- _Passage to read_
=== Section Start ===
Oliver writes:
I become frustrated at trying to introduce more innovative methods of software development at the large IT consulting firm I work for. Are there any methods to trying to get 1980’s waterfall lovers to even think of rapid development techniques as anything but “silly crap suitable for start-ups but with not place in Real Development Companies” (paraphrased), or should I just quit and find somebody more exciting to work for?
Most people fear change because they overestimate the risks and underestimate the gains. If you want to convince them to change, you have to address both issues.
In my experience, the only way to address the perception of risk is through first-hand experiences that Nothing Bad Will Happen. Anecdotal, or even hard, data rarely sways anyone unless they’re already in a desperate situation.
So pick something small in your organization. Internal systems are usually a good fit. The worst that could happen is usually that you’ve wasted a little time (and organizations running waterfalls should be intimately experienced with wasting time for much less noble causes). You don’t end up looking foolish to clients (a common fear).
Pitch this system as a test balloon for another way of doing things. To smooth things further, you could throw a boon to kick it off the ground, like “Peter and me will come in on Saturday to set everything up for this”, so that you reflect that you have some skin in the game too and that you care.
=== Section End ===
- _Exercise objective_
According to the advice passage above, what kind of system is usually a good fit for a first small trial of a new development method?

- _Listed records_
=== Section Start ===
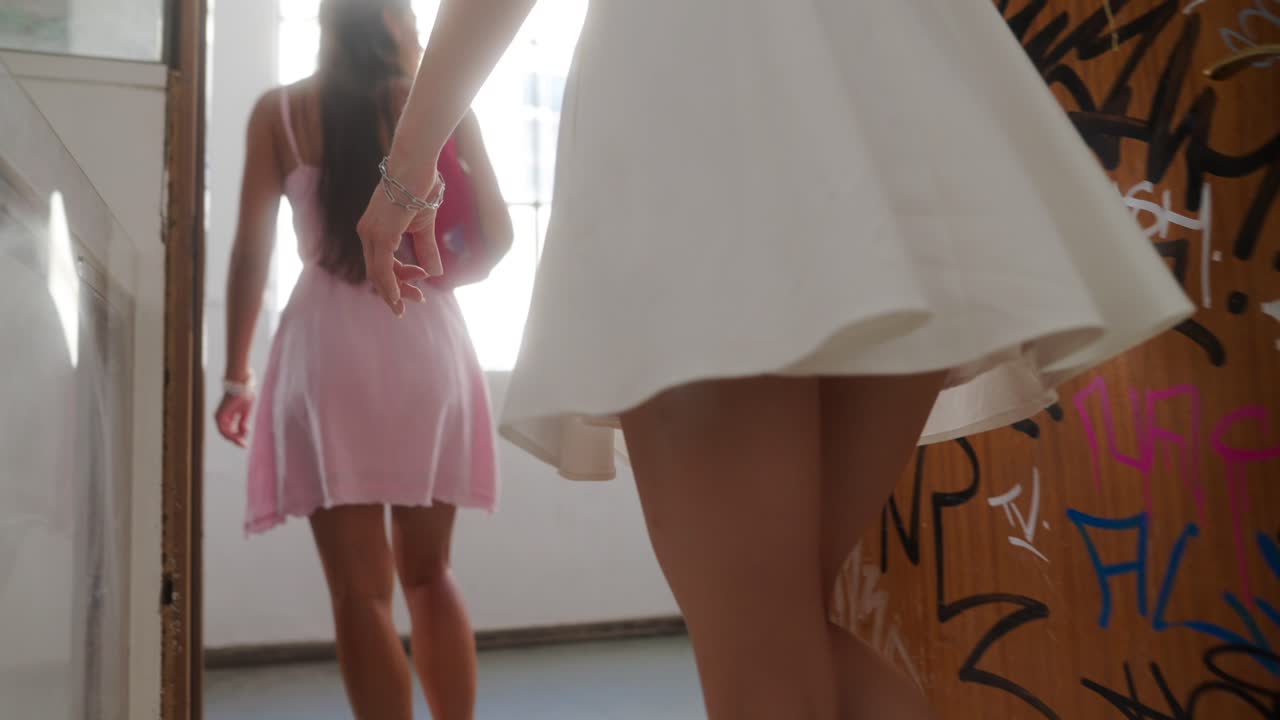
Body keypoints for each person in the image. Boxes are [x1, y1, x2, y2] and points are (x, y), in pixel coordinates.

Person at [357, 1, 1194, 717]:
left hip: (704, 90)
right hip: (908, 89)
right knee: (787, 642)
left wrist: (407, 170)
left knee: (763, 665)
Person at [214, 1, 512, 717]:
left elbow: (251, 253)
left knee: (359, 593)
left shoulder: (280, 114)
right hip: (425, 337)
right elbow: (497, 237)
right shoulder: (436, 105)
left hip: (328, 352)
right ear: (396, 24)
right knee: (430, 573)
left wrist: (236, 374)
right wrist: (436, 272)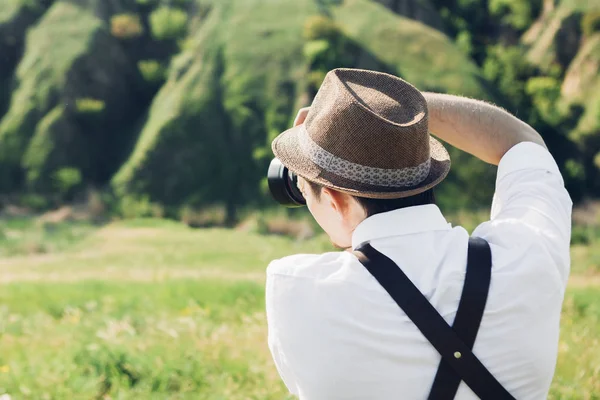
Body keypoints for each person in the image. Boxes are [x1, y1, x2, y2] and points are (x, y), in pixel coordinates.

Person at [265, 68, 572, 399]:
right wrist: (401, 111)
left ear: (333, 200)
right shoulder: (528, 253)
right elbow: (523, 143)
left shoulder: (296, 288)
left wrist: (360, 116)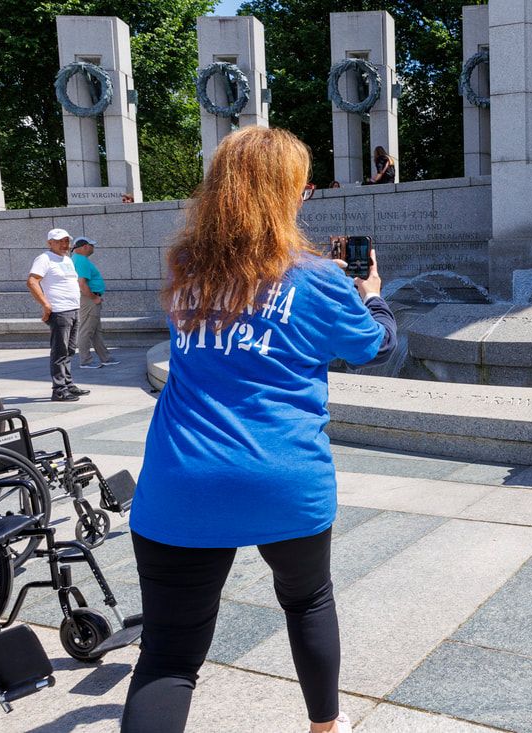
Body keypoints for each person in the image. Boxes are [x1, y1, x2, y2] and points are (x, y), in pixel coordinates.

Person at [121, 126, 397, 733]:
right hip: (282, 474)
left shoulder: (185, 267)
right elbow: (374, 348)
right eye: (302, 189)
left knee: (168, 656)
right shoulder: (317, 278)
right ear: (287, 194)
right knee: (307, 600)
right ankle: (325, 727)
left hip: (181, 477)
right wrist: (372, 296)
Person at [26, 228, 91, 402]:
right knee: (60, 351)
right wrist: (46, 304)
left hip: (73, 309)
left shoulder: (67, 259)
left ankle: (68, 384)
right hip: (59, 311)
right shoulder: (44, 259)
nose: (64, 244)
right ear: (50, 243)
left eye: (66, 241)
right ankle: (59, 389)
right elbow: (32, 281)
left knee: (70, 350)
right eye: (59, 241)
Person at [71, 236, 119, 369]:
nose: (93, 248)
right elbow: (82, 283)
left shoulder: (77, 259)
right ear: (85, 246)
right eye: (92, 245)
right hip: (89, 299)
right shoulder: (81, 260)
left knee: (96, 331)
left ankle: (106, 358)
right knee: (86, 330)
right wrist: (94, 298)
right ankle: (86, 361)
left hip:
=== Section End ===
- _Solution to this exercise_
Internal systems.